YOUR GOAL:
Output exactly the lines below, starting with the line that has "- fruit [169,336,190,372]" and going on through the line that has "- wall art [243,217,282,271]", both included, and no other lines.

DATA EXTRACT:

----------

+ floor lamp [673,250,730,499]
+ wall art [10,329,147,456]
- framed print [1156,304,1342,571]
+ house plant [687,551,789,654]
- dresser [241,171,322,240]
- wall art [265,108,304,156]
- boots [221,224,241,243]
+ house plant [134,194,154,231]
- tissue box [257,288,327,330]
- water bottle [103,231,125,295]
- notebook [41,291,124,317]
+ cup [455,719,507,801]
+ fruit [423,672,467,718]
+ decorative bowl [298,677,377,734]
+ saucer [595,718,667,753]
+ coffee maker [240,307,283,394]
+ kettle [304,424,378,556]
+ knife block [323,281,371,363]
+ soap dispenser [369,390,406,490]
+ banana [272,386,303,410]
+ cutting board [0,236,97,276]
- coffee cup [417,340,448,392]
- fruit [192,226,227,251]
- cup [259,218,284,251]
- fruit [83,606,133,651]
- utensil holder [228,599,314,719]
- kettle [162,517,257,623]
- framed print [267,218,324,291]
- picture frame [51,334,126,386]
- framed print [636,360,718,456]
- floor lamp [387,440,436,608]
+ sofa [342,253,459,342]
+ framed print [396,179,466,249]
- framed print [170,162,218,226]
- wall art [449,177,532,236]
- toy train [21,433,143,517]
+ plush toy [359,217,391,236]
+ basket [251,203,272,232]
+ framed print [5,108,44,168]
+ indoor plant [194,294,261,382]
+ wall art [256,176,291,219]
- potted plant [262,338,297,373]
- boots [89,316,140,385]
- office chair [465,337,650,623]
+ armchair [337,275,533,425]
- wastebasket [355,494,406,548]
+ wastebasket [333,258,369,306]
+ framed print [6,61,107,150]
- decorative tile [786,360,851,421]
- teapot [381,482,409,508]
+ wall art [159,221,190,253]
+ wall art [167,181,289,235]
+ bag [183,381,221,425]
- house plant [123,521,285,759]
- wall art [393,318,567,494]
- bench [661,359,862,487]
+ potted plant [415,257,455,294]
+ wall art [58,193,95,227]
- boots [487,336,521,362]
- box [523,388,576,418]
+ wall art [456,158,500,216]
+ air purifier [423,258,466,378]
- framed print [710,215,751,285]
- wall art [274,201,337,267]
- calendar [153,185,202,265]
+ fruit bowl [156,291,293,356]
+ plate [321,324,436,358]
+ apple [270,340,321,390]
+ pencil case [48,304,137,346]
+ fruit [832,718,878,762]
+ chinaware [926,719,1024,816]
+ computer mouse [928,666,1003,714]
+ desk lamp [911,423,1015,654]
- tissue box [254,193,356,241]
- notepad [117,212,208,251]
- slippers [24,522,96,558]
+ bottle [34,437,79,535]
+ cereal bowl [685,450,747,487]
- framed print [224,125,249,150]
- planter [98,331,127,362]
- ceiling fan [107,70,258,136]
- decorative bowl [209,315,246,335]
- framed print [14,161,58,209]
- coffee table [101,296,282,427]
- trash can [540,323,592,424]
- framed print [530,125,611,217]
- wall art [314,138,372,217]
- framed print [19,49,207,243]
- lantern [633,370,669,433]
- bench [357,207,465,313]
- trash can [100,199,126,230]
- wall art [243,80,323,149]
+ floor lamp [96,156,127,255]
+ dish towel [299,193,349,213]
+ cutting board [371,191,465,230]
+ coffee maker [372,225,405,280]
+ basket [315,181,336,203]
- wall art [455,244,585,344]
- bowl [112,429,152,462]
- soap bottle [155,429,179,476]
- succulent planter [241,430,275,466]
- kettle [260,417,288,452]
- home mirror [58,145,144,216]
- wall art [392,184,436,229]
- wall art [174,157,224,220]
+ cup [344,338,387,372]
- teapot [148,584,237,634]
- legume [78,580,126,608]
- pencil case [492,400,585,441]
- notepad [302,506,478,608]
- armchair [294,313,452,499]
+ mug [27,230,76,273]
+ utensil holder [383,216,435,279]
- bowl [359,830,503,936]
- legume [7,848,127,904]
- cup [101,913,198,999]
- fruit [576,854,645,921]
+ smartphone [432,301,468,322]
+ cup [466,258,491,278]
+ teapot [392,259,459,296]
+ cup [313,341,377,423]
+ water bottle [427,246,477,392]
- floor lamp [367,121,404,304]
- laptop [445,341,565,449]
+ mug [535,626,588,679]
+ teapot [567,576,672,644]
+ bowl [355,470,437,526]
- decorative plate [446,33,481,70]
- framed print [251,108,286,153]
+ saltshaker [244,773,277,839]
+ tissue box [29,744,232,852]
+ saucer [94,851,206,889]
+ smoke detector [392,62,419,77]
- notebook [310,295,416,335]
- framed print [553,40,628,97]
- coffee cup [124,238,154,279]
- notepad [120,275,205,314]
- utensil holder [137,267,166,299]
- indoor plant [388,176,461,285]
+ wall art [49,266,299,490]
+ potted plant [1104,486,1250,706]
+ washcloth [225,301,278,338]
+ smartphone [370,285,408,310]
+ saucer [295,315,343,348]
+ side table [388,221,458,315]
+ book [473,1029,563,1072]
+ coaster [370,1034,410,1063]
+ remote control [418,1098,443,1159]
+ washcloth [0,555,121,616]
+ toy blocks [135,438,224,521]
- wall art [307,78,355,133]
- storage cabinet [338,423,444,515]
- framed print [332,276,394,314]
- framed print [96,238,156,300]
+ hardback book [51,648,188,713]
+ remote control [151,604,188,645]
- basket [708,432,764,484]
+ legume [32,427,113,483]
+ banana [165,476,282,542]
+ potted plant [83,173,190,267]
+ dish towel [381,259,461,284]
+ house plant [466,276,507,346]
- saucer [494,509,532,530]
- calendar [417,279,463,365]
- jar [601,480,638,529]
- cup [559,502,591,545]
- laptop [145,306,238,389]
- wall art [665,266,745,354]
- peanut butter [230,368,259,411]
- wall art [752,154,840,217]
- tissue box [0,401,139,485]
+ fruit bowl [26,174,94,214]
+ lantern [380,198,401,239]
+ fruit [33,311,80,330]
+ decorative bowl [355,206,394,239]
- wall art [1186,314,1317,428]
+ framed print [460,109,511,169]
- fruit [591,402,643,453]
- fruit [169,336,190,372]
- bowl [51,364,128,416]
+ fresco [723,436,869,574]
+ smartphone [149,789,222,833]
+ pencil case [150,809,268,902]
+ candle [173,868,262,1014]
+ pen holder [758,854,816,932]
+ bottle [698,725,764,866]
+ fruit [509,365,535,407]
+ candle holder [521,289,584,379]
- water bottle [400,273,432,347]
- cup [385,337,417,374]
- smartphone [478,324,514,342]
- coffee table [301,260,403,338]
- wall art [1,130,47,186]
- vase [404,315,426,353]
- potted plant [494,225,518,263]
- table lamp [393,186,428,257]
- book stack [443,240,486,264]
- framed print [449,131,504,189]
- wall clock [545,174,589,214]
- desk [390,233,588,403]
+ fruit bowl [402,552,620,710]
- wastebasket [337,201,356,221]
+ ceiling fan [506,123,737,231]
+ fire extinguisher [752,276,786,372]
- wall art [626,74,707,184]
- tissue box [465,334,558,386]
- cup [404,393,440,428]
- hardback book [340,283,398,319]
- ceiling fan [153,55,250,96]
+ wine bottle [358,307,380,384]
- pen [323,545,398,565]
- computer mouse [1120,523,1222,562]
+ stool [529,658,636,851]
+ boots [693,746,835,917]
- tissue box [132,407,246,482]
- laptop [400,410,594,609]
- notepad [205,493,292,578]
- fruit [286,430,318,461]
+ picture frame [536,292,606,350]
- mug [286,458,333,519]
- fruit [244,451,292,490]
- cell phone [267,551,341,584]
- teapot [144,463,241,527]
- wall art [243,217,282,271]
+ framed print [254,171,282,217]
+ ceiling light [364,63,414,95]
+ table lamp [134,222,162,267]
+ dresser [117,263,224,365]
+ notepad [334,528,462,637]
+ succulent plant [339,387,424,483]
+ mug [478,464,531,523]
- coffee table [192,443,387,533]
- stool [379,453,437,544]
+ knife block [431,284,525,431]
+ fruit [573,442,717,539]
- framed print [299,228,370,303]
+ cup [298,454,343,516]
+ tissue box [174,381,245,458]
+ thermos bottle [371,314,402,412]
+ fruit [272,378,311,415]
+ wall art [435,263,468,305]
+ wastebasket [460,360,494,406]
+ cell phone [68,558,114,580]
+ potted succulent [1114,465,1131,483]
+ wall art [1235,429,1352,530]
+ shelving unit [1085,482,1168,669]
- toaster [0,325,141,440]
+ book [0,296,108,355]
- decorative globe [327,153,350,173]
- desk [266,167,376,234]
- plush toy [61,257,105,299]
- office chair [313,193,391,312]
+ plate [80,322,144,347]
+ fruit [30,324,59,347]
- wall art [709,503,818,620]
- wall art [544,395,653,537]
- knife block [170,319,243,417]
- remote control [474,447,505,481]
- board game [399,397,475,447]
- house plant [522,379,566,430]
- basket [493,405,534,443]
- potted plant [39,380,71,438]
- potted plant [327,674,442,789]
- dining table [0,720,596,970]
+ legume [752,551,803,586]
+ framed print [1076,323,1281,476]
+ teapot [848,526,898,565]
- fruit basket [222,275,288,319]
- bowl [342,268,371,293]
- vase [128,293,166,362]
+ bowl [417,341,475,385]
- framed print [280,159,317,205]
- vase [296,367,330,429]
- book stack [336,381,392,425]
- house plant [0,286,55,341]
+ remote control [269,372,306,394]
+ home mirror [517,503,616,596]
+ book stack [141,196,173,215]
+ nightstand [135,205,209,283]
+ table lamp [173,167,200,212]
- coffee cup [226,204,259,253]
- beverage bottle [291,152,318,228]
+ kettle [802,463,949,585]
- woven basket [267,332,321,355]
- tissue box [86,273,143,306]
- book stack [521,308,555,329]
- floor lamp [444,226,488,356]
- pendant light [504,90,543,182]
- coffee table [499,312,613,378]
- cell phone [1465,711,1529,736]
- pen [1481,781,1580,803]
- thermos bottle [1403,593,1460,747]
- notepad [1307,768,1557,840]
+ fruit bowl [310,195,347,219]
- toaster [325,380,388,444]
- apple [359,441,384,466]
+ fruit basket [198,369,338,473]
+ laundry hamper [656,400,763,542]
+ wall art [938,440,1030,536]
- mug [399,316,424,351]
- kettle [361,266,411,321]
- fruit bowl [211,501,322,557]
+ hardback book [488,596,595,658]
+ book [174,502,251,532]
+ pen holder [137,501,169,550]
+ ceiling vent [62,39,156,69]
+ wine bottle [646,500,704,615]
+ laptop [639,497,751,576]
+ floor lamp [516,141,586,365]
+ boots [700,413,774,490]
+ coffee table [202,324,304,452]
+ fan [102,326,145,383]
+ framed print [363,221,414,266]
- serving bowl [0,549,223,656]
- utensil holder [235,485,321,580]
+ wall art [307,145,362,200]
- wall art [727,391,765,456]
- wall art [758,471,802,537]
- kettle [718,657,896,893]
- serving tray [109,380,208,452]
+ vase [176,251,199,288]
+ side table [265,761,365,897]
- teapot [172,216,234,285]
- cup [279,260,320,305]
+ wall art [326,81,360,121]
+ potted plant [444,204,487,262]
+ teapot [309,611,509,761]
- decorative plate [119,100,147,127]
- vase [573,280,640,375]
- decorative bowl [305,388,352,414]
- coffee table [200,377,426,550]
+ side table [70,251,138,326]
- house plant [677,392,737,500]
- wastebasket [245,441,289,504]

----------

RESPONSE:
- fruit [169,336,190,372]
- bowl [51,364,128,416]
+ fresco [723,436,869,574]
+ smartphone [149,789,222,833]
+ pencil case [150,809,268,902]
+ candle [173,868,262,1014]
+ pen holder [758,854,816,932]
+ bottle [698,725,764,866]
+ fruit [509,365,535,407]
+ candle holder [521,289,584,379]
- water bottle [400,273,432,347]
- cup [385,337,417,374]
- smartphone [478,324,514,342]
- coffee table [301,260,403,338]
- wall art [1,130,47,186]
- vase [404,315,426,353]
- potted plant [494,225,518,263]
- table lamp [393,186,428,257]
- book stack [443,240,486,264]
- framed print [449,131,504,189]
- wall clock [545,174,589,214]
- desk [390,233,588,403]
+ fruit bowl [402,552,620,710]
- wastebasket [337,201,356,221]
+ ceiling fan [506,123,737,231]
+ fire extinguisher [752,276,786,372]
- wall art [626,74,707,184]
- tissue box [465,334,558,386]
- cup [404,393,440,428]
- hardback book [340,283,398,319]
- ceiling fan [153,55,250,96]
+ wine bottle [358,307,380,384]
- pen [323,545,398,565]
- computer mouse [1120,523,1222,562]
+ stool [529,658,636,851]
+ boots [693,746,835,917]
- tissue box [132,407,246,482]
- laptop [400,410,594,609]
- notepad [205,493,292,578]
- fruit [286,430,318,461]
+ picture frame [536,292,606,350]
- mug [286,458,333,519]
- fruit [244,451,292,490]
- cell phone [267,551,341,584]
- teapot [144,463,241,527]
- wall art [243,217,282,271]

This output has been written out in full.